Raden Wijaya bersama Arya Wiraraja merencanakan siasat merebut tahta kerajaan dari tangan Jayakatwang. Jika berhasil, Raden Wijaya berjanji membagi wilayah kekuasaannya dengan Arya Wiraraja. Sesuai saran Arya Wiraraja, Raden Wijaya menyerahkan diri kepada Jayakatwang untuk mengabdi kepada Kerajaan Kediri.
Untuk membuktikan kesetiaan Raden Wijaya, Jayakatwang memerintah Raden Wijaya untuk membuka Hutan Tarik. Ketika Raden Wijaya membuka Hutan Tarik, Arya Wiraraja mengirim orang-orang Sumenep untuk membantu Raden Wijaya dalam melaksanakan tugas tersebut.
Menurut Kidung Panji Wijayakrama, salah seorang dari Sumenep menemukan buah maja yang rasanya pahit. Akhirnya, desa pemukiman di dekat Hutan Tarik diberi nama Majapahit oleh Raden Wijaya.

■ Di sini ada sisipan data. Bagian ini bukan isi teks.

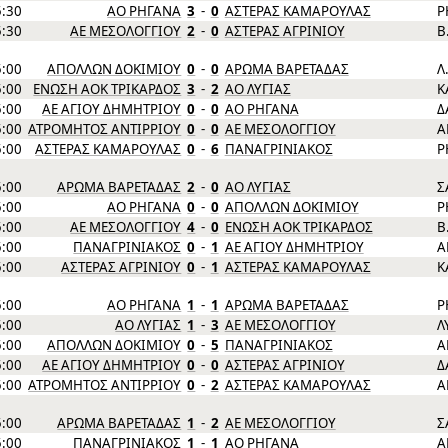
5:30
ΑΟ ΡΗΓΑΝΑ
3
-
0
ΑΣΤΕΡΑΣ ΚΑΜΑΡΟΥΛΑΣ
Ρ
5:30
ΑΕ ΜΕΣΟΛΟΓΓΙΟΥ
2
-
0
ΑΣΤΕΡΑΣ ΑΓΡΙΝΙΟΥ
Β
5:00
ΑΠΟΛΛΩΝ ΔΟΚΙΜΙΟΥ
0
-
0
ΑΡΩΜΑ ΒΑΡΕΤΑΔΑΣ
Λ
5:00
ΕΝΩΣΗ ΑΟΚ ΤΡΙΚΑΡΔΟΣ
3
-
2
ΑΟ ΛΥΓΙΑΣ
Κ
5:00
ΑΕ ΑΓΙΟΥ ΔΗΜΗΤΡΙΟΥ
0
-
0
ΑΟ ΡΗΓΑΝΑ
Δ
5:00
ΑΤΡΟΜΗΤΟΣ ΑΝΤΙΡΡΙΟΥ
0
-
0
ΑΕ ΜΕΣΟΛΟΓΓΙΟΥ
Α
5:00
ΑΣΤΕΡΑΣ ΚΑΜΑΡΟΥΛΑΣ
0
-
6
ΠΑΝΑΓΡΙΝΙΑΚΟΣ
Ρ
5:00
ΑΡΩΜΑ ΒΑΡΕΤΑΔΑΣ
2
-
0
ΑΟ ΛΥΓΙΑΣ
Σ
5:00
ΑΟ ΡΗΓΑΝΑ
0
-
0
ΑΠΟΛΛΩΝ ΔΟΚΙΜΙΟΥ
Ρ
5:00
ΑΕ ΜΕΣΟΛΟΓΓΙΟΥ
4
-
0
ΕΝΩΣΗ ΑΟΚ ΤΡΙΚΑΡΔΟΣ
Β
5:00
ΠΑΝΑΓΡΙΝΙΑΚΟΣ
0
-
1
ΑΕ ΑΓΙΟΥ ΔΗΜΗΤΡΙΟΥ
Α
5:00
ΑΣΤΕΡΑΣ ΑΓΡΙΝΙΟΥ
0
-
1
ΑΣΤΕΡΑΣ ΚΑΜΑΡΟΥΛΑΣ
Κ
5:00
ΑΟ ΡΗΓΑΝΑ
1
-
1
ΑΡΩΜΑ ΒΑΡΕΤΑΔΑΣ
Ρ
5:00
ΑΟ ΛΥΓΙΑΣ
1
-
3
ΑΕ ΜΕΣΟΛΟΓΓΙΟΥ
Λ
5:00
ΑΠΟΛΛΩΝ ΔΟΚΙΜΙΟΥ
0
-
5
ΠΑΝΑΓΡΙΝΙΑΚΟΣ
Α
5:00
ΑΕ ΑΓΙΟΥ ΔΗΜΗΤΡΙΟΥ
0
-
0
ΑΣΤΕΡΑΣ ΑΓΡΙΝΙΟΥ
Δ
5:00
ΑΤΡΟΜΗΤΟΣ ΑΝΤΙΡΡΙΟΥ
0
-
2
ΑΣΤΕΡΑΣ ΚΑΜΑΡΟΥΛΑΣ
Α
5:00
ΑΡΩΜΑ ΒΑΡΕΤΑΔΑΣ
1
-
2
ΑΕ ΜΕΣΟΛΟΓΓΙΟΥ
Σ
5:00
ΠΑΝΑΓΡΙΝΙΑΚΟΣ
1
-
1
ΑΟ ΡΗΓΑΝΑ
Α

Dalam Naskah Yuan Shi dikisahkan bahwa pasukan Mongol bermaksud menghukum Raja Kertanegara pada tahun 1293 M. Karena Kerajaan Singasari sudah runtuh, Raden Wijaya akhirnya mengajak pasukan Mongol menyerang Jayakatwang.
Dengan dibantu pasukan Raden Wijaya dan pasukan Aryawiraraja, pasukan Mongol berhasil menghancurkan Kerajaan Kediri dan membawa Jayakatwang ke Ujung Galuh. Setelah berhasil mengalahkan Kerajaan Kediri, pasukan Raden Wijaya dan pasukan Arya Wiraraja menyerang pasukan Mongol.
Raden Wijaya lalu mendirikan Kerajaan Majapahit dan mengangkat dirinya sebagai Raja Majapahit yang pertama. Raden Wijaya menepati janjinya kepada Arya Wiraraja dengan memberikan separuh wilayah kerajaan.
AryaWiraraja kemudian memimpin Kerajaan LamajangTigang Juru. Keraton Kerajaan LamajangTigang Juru berada di Arnon. Luas wilayah Kerajaan LamajangTigang Juru meliputi wilayah Lamajang, Besuki, Blambangan hingga Bali.
Selanjutnya, kemunculan Kerajaan Islam di tanah Jawa membawa pengaruh terhadap keadaan Lumajang. Seiring berjalannya waktu, Kabupaten Lumajang semakin berkembang. Kabupaten Lumajang memiliki berbagai potensi dari sektor pertanian, perkebunan, peternakan, perindustrian, perdagangan hingga pariwisata.